If you’re currently forex trading, you’ve already heard of the bid-ask spread. For those of you new to day trading, here’s a quick refresher.
The bid refers to the buying price of a CFD’s underlying asset. It’s the price at which a CFD trader enters a position if you are going long, or exits a position if you are going short. In our example featuring Alex, above, the bid price for his initial transaction is US $50 per share.
The ask price, as you’ve probably guessed, refers to the selling price for the underlying asset. Opposite to the above, it’s the price at which a CFD trader exits a position if you are going long or enters a position if you are going short. Going back to Alex, the ask price when the CFD broker buys back the contract is US $80 per share.
The distance between a CFD’s bid and ask price is known as the ‘spread’. Because the CFD trader incurs the cost of the spread when opening a position, tighter spreads mean better profits.
If the bid price for a CFD is US $50, and the ask price is US $55, the spread is US $5. If you enter a long position, you would buy at US $55 and, if you immediately sold, receive $50. That means a US $5 loss due to the spread.
Free Margin and Its Role in CFD Trading
Your ‘free margin’ in CFD trading refers to the funds you have available to open a new position or absorb your losses. Essentially, it represents the surplus funds you have for additional trades.
For most traders, it’s a fancy way of saying ‘trading account balance’. If you’re using leverage, however, you’ll calculate your trading account balance by subtracting the funds in your account from the margin you’ve used in any open positions.
If you’ve got US $10,000 in your trading account and open a CFD trade with a required margin of US $2,000, then you have US $8,000 in free margin left.
- CFDs have no expiry date and can be held indefinitely.
- Long-term CFD trading might become costly due to financing charges from your CFD provider.
- Utilizing leverage for extended CFD trading can affect your available free margin for other positions.
- Opting for a regulated UK broker licensed by the Financial Conduct Authority is a crucial risk management step in CFD trading.
If you’re just beginning to trade CFDs after trading forex or another financial instrument, you may have questions about how they differ from currency pairs or other trading products.
1. What is a CFD?
Contracts for difference (CFDs) allow you to speculate on price movements in financial markets without purchasing an underlying asset.

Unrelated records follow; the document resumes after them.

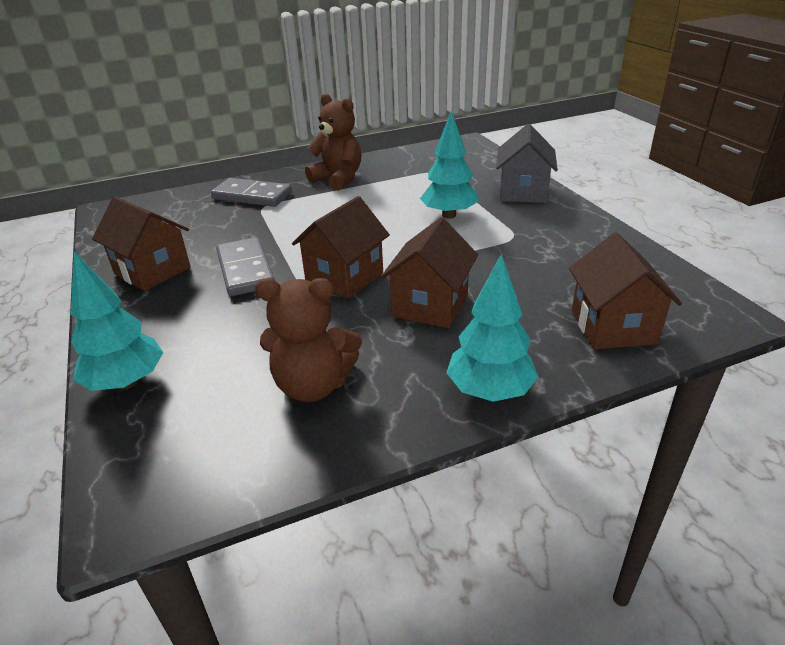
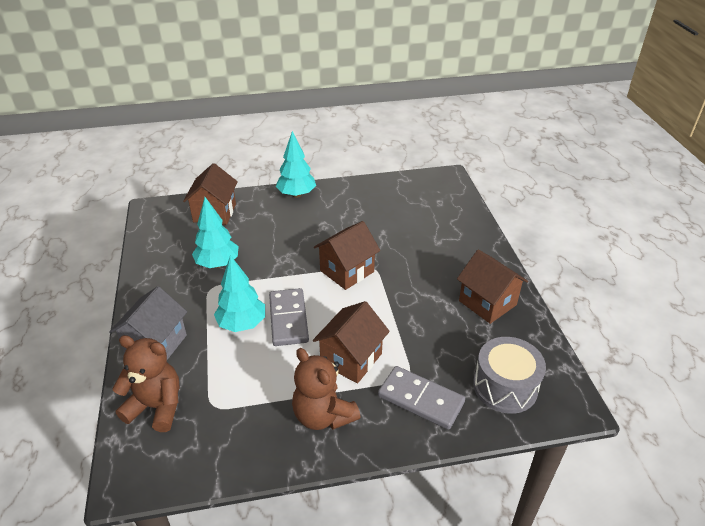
camera: 170 degrees left, 5 degrees up
(126, 382) = (469, 223): turquoise tree -> turquoise tree (218, 264)
(168, 212) = (505, 386): none -> grey drum
(245, 270) = (416, 290): grey domino -> grey domino (288, 319)
(313, 385) = (375, 208): brown teddy bear -> brown teddy bear (156, 407)
(430, 305) = (301, 241): brown house -> brown house (351, 359)

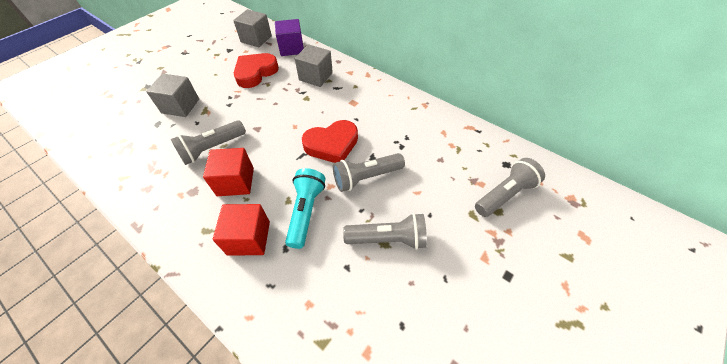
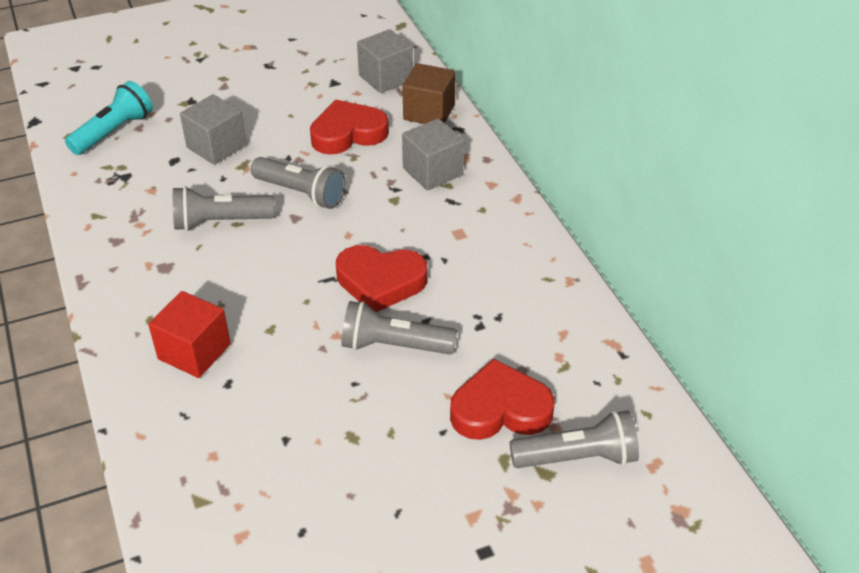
camera: 30 degrees right, 10 degrees down
(235, 182) = (222, 277): red cube -> none
(291, 48) = (429, 112): purple cube -> brown cube
(306, 211) = (282, 352): turquoise flashlight -> turquoise flashlight (114, 132)
(388, 239) = (362, 432): grey flashlight -> grey flashlight (301, 193)
(447, 187) = (500, 409): none -> red heart

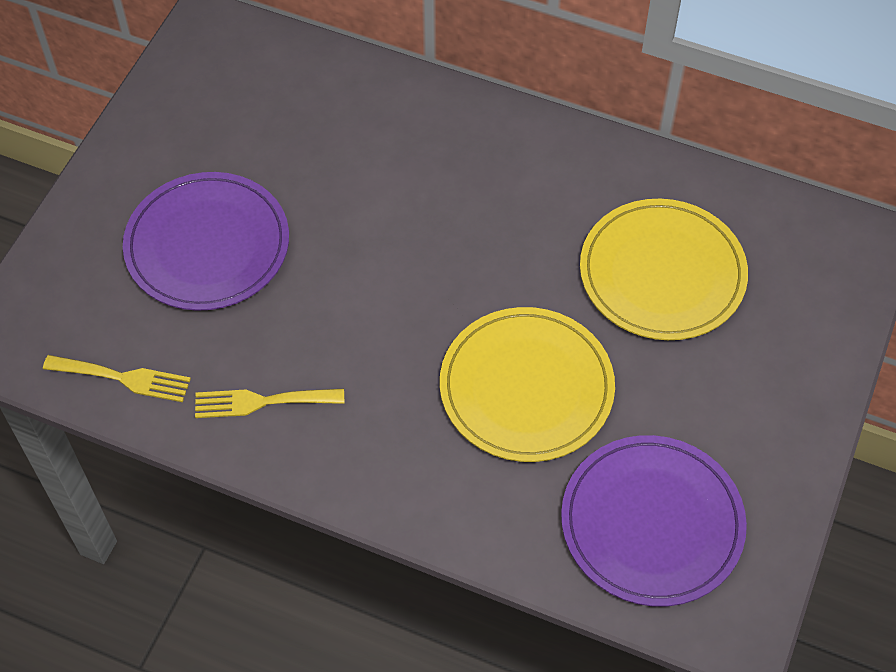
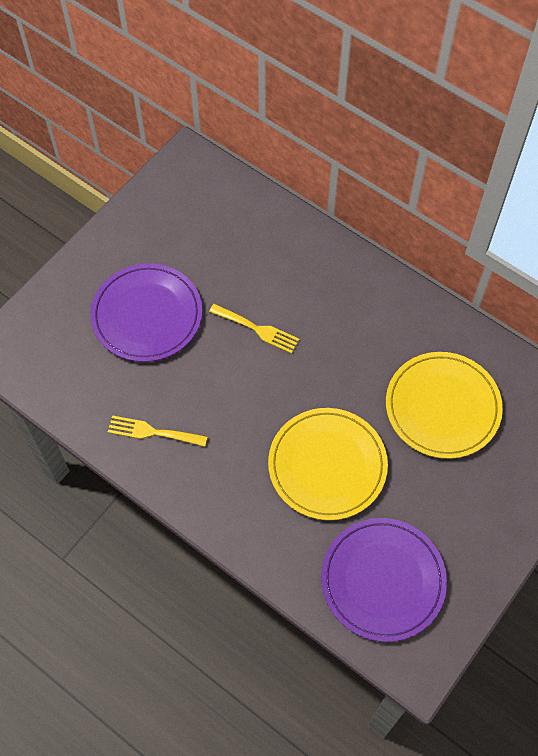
camera: 15 degrees right, 5 degrees up
(124, 378) = (70, 394): yellow fork -> yellow fork (258, 329)

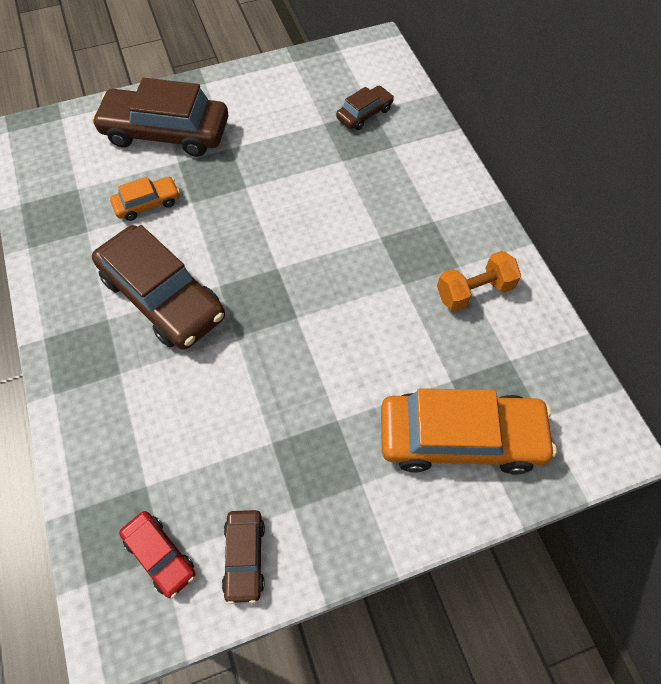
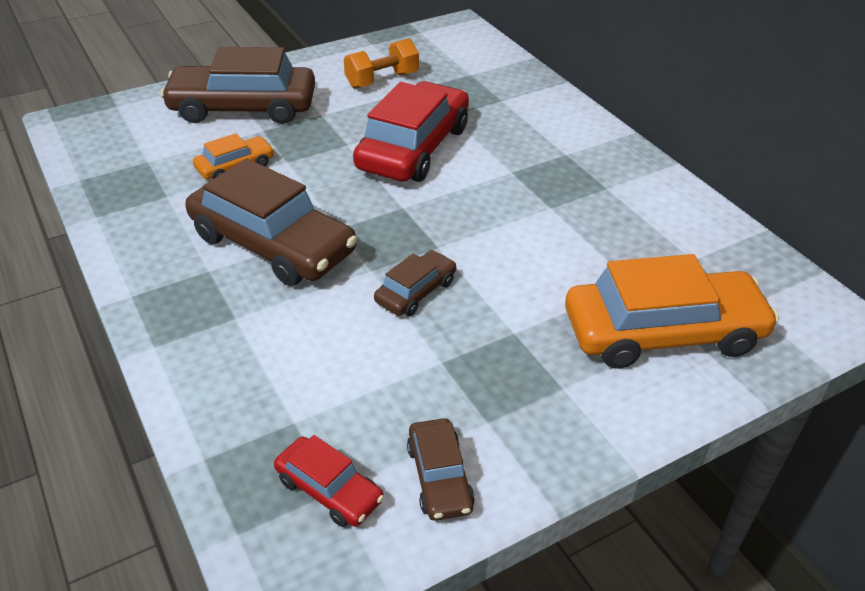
camera: 10 degrees left, 20 degrees down
(302, 198) = (413, 148): none -> red car
(364, 114) = (462, 77): brown car -> brown car (416, 291)
(474, 291) = (631, 206): orange dumbbell -> orange dumbbell (382, 80)

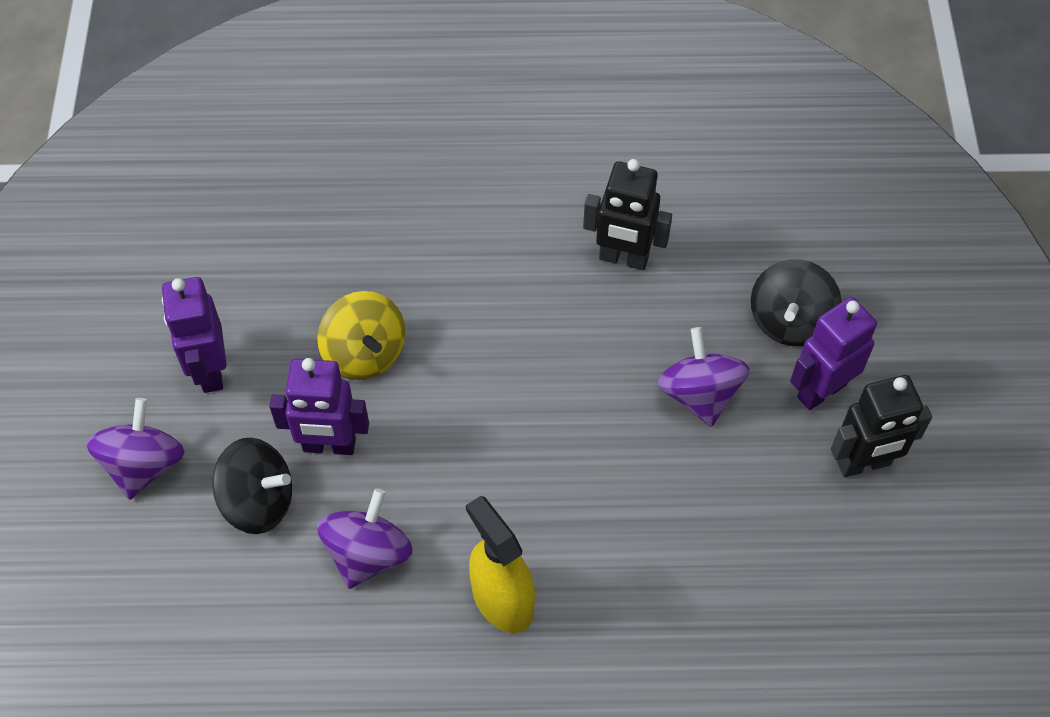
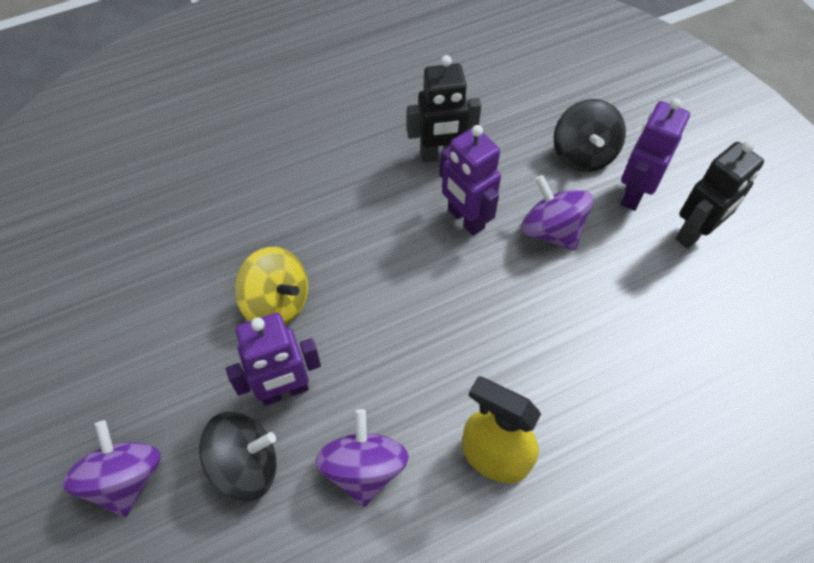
camera: 25 degrees left, 0 degrees up
(210, 370) = (149, 371): purple robot -> purple robot (465, 219)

In share trading, for example, you purchase the actual shares. Likewise, when you trade forex, you buy small quantities of the underlying currency. In the case of a CFD, however, you don’t own anything. Instead, you sign an agreement with your CFD provider committing to pay (or be paid) when the price of your preferred asset reaches a certain level.
Example: Bob believes the price of gold will increase from US $1,800 an ounce to US $1,850 an ounce. Rather than buy gold, however, he signs a CFD with his broker. If the price does, indeed, rise to at least US $1,850, the broker will pay Bob the difference of US $50. If, on the other hand, the price falls to US $1,700, Bob will pay the broker the US $100 difference.
2. How are CFDs different from futures contracts?
Because both CFDs and futures contracts are financial derivatives, it’s easy to confuse these two trading products.
Futures contracts usually imply an obligation to buy or sell the underlying asset and have a fixed expiry date. CFDs do not involve purchasing the underlying asset and do not expire.
3. Is trading CFDs legal in the UK?
Yes, UK residents can safely and legally trade CFDs. To benefit from the strongest regulatory protections, we recommend trading with a CFD broker licensed and regulated by the Financial Conduct Authority (FCA).
4. What is the Financial Conduct Authority?
The FCA (Financial Conduct Authority) is a regulatory body in the United Kingdom that oversees and regulates financial firms to ensure the integrity, stability, and fairness of the financial markets. It operates independently of the UK government and is accountable to the Treasury.